• _TASK STATEMENT_: Write out every line from the first one through the line that contains "[오늘의집 단독] 푸벨드마망 자", including that line, copying each exactly as it appears.

• _SUPPLIED DATA_:
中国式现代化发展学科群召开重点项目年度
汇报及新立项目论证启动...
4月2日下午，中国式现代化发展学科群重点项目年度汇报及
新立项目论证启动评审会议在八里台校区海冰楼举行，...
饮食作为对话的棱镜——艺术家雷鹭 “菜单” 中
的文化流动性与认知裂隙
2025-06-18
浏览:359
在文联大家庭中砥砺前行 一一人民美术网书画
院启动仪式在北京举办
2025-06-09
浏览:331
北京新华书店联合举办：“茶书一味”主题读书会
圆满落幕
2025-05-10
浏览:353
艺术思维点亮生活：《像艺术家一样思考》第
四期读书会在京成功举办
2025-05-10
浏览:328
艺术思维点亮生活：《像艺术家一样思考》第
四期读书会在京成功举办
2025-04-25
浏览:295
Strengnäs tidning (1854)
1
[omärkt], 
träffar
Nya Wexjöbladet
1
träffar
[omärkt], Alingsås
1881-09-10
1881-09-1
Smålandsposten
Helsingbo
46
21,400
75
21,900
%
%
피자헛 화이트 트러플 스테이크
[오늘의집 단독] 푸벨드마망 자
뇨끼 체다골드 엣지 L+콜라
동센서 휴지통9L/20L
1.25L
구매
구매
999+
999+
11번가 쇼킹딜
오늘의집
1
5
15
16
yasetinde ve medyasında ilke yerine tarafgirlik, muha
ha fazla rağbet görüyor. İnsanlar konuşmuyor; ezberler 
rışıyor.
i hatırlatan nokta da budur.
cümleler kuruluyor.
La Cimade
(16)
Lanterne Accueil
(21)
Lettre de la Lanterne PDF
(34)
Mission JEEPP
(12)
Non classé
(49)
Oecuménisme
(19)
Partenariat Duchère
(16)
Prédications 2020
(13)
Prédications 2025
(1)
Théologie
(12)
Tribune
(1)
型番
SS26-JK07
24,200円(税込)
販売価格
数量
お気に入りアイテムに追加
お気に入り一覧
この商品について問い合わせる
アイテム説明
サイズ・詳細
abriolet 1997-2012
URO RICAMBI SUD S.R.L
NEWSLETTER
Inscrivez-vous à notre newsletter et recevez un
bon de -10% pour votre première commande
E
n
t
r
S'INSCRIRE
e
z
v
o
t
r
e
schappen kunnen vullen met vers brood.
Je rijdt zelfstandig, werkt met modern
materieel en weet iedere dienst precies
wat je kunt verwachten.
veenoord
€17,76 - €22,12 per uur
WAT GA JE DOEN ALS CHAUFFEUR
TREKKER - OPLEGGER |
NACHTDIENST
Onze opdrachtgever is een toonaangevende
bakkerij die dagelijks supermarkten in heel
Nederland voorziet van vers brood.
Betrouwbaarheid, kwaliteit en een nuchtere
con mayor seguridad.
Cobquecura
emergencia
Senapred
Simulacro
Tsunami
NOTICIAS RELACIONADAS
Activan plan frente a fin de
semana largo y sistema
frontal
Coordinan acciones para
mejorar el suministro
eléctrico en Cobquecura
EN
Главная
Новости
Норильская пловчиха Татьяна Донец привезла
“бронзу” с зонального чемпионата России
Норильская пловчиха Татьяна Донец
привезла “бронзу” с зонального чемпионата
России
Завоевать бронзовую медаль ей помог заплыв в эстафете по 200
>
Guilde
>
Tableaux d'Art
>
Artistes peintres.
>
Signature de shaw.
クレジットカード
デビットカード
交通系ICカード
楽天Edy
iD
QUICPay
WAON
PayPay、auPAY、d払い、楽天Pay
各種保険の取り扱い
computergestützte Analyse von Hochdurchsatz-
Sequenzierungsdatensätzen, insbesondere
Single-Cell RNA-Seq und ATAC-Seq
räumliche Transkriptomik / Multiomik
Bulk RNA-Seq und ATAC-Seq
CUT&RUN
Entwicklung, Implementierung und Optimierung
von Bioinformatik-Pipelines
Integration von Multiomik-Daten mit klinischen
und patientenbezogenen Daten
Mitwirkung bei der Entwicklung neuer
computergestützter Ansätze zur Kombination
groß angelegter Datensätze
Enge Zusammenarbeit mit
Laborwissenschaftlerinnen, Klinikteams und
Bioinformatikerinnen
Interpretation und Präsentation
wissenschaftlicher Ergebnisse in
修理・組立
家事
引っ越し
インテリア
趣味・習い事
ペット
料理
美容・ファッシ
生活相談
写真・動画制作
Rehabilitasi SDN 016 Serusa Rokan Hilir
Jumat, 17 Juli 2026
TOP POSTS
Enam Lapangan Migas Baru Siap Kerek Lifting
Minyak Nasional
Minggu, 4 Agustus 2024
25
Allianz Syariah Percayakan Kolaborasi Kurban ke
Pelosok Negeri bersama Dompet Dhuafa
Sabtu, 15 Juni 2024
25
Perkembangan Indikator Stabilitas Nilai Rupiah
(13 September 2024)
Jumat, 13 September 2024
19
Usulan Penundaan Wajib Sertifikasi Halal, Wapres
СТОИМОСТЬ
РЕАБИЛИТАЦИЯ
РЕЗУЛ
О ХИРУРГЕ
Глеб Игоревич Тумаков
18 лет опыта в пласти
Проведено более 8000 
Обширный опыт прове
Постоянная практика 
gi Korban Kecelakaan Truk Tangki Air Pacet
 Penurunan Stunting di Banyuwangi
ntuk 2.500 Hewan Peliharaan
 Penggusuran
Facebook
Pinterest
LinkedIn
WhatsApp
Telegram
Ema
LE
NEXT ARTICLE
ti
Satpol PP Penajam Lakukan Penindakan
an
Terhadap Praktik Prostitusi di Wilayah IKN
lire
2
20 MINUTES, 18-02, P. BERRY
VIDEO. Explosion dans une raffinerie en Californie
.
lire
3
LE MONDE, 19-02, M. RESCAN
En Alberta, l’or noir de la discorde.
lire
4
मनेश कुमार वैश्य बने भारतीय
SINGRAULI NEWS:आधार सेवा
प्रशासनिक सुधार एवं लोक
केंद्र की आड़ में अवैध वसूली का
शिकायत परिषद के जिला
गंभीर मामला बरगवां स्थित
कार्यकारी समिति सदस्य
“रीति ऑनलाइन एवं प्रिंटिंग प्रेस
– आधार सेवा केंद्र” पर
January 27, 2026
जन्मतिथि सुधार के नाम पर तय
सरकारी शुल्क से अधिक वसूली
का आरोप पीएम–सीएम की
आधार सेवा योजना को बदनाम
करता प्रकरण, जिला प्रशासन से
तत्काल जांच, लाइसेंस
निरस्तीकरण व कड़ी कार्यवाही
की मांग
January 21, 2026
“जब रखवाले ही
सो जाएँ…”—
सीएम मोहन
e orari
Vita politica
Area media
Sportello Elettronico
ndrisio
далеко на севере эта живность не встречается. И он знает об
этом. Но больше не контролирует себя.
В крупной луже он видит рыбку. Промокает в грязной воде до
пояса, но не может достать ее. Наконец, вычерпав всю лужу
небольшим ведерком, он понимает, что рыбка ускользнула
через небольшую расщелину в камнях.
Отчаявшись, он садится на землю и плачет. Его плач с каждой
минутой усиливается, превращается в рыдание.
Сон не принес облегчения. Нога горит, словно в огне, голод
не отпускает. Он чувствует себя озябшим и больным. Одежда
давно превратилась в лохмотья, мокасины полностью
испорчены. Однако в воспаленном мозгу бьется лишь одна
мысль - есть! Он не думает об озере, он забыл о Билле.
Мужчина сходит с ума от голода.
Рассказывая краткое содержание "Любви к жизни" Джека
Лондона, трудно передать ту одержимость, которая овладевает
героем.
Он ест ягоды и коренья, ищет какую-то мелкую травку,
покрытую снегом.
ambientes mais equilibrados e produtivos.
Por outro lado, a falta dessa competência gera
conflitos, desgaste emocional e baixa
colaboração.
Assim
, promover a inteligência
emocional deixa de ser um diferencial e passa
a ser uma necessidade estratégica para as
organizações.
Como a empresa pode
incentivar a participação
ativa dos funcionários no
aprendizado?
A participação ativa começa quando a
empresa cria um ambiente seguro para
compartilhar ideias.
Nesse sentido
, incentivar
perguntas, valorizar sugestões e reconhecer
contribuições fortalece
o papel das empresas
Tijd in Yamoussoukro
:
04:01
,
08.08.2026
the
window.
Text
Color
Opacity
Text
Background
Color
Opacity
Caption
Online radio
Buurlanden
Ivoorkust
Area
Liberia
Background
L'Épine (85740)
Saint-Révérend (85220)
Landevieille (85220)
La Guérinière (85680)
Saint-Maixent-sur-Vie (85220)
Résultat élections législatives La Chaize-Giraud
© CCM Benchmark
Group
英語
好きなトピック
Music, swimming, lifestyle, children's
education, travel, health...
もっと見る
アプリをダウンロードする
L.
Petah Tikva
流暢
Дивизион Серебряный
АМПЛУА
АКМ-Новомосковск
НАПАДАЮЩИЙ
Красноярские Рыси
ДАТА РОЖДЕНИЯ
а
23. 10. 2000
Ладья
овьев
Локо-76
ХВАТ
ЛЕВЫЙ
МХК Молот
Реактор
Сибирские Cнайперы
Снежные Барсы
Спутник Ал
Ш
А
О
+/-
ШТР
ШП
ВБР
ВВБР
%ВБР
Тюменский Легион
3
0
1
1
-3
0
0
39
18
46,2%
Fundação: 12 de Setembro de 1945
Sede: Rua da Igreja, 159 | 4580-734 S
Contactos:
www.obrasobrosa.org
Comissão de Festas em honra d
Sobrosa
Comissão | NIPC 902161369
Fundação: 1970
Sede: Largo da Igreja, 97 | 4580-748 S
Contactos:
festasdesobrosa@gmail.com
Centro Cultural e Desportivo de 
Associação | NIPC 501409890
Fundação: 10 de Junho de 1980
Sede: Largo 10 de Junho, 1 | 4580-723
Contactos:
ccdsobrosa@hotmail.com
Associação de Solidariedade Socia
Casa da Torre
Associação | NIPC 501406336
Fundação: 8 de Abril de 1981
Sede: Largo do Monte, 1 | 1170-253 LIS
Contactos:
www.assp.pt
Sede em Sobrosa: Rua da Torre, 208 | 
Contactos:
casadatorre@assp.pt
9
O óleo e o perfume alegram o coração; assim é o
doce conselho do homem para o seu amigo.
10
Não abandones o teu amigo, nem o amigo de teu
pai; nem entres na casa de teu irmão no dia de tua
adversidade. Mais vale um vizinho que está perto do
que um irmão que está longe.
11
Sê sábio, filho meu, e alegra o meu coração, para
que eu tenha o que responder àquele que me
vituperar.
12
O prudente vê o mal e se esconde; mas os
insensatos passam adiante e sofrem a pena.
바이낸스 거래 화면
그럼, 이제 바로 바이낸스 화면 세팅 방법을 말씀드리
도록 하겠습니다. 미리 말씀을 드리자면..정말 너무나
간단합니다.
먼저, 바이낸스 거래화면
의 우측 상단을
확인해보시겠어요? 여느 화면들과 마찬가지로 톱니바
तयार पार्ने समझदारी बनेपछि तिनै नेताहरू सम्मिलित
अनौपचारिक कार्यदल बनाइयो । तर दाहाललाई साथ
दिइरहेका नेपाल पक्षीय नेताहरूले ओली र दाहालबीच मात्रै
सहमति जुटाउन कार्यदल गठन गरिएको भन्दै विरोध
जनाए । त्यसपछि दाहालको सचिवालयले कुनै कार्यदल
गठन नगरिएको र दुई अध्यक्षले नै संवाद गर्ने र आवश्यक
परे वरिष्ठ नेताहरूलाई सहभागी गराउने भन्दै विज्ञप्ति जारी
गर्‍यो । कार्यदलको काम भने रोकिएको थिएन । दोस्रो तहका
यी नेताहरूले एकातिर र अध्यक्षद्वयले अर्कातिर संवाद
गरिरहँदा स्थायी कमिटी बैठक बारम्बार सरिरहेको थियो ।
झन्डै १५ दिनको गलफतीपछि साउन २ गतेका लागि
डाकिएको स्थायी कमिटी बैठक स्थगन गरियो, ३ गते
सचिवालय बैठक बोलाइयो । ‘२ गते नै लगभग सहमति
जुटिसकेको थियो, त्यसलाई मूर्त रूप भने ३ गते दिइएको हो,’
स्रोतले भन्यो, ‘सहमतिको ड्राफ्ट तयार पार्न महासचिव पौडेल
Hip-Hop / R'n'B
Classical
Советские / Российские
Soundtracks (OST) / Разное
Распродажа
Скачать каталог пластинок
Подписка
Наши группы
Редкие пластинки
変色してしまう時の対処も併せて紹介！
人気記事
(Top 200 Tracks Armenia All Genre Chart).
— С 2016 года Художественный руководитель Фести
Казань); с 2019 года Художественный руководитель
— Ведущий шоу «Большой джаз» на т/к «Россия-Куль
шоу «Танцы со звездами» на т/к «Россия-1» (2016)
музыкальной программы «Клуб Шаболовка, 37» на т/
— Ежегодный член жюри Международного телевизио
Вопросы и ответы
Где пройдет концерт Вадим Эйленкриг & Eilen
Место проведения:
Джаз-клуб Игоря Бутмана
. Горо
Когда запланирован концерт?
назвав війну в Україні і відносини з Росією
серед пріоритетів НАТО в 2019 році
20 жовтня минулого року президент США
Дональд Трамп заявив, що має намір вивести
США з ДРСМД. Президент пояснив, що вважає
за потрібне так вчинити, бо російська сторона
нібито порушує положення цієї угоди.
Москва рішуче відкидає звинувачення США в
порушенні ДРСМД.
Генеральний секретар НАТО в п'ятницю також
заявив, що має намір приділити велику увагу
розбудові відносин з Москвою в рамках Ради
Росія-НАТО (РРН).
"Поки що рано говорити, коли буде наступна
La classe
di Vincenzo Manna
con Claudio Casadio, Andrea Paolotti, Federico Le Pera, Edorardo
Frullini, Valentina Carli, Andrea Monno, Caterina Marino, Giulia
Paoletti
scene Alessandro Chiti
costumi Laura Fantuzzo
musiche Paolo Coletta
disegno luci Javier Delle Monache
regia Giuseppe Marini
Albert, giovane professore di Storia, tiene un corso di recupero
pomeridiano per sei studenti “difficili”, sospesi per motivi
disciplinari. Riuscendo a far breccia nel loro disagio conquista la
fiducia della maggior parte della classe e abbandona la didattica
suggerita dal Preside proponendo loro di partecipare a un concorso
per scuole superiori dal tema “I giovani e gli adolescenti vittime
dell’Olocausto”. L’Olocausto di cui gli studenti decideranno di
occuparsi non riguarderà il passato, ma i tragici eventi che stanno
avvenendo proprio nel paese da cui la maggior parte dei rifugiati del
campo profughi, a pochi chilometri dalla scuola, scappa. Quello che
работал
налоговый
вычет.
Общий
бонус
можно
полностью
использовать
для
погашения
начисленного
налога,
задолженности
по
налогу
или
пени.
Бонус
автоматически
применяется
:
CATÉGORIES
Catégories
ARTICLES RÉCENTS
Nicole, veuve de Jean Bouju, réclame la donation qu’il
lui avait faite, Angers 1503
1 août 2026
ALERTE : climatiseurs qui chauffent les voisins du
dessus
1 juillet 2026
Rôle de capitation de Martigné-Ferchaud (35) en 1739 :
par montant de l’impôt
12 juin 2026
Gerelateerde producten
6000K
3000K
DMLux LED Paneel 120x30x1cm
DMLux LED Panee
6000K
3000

• _RESPONSE BELOW_:
中国式现代化发展学科群召开重点项目年度
汇报及新立项目论证启动...
4月2日下午，中国式现代化发展学科群重点项目年度汇报及
新立项目论证启动评审会议在八里台校区海冰楼举行，...
饮食作为对话的棱镜——艺术家雷鹭 “菜单” 中
的文化流动性与认知裂隙
2025-06-18
浏览:359
在文联大家庭中砥砺前行 一一人民美术网书画
院启动仪式在北京举办
2025-06-09
浏览:331
北京新华书店联合举办：“茶书一味”主题读书会
圆满落幕
2025-05-10
浏览:353
艺术思维点亮生活：《像艺术家一样思考》第
四期读书会在京成功举办
2025-05-10
浏览:328
艺术思维点亮生活：《像艺术家一样思考》第
四期读书会在京成功举办
2025-04-25
浏览:295
Strengnäs tidning (1854)
1
[omärkt], 
träffar
Nya Wexjöbladet
1
träffar
[omärkt], Alingsås
1881-09-10
1881-09-1
Smålandsposten
Helsingbo
46
21,400
75
21,900
%
%
피자헛 화이트 트러플 스테이크
[오늘의집 단독] 푸벨드마망 자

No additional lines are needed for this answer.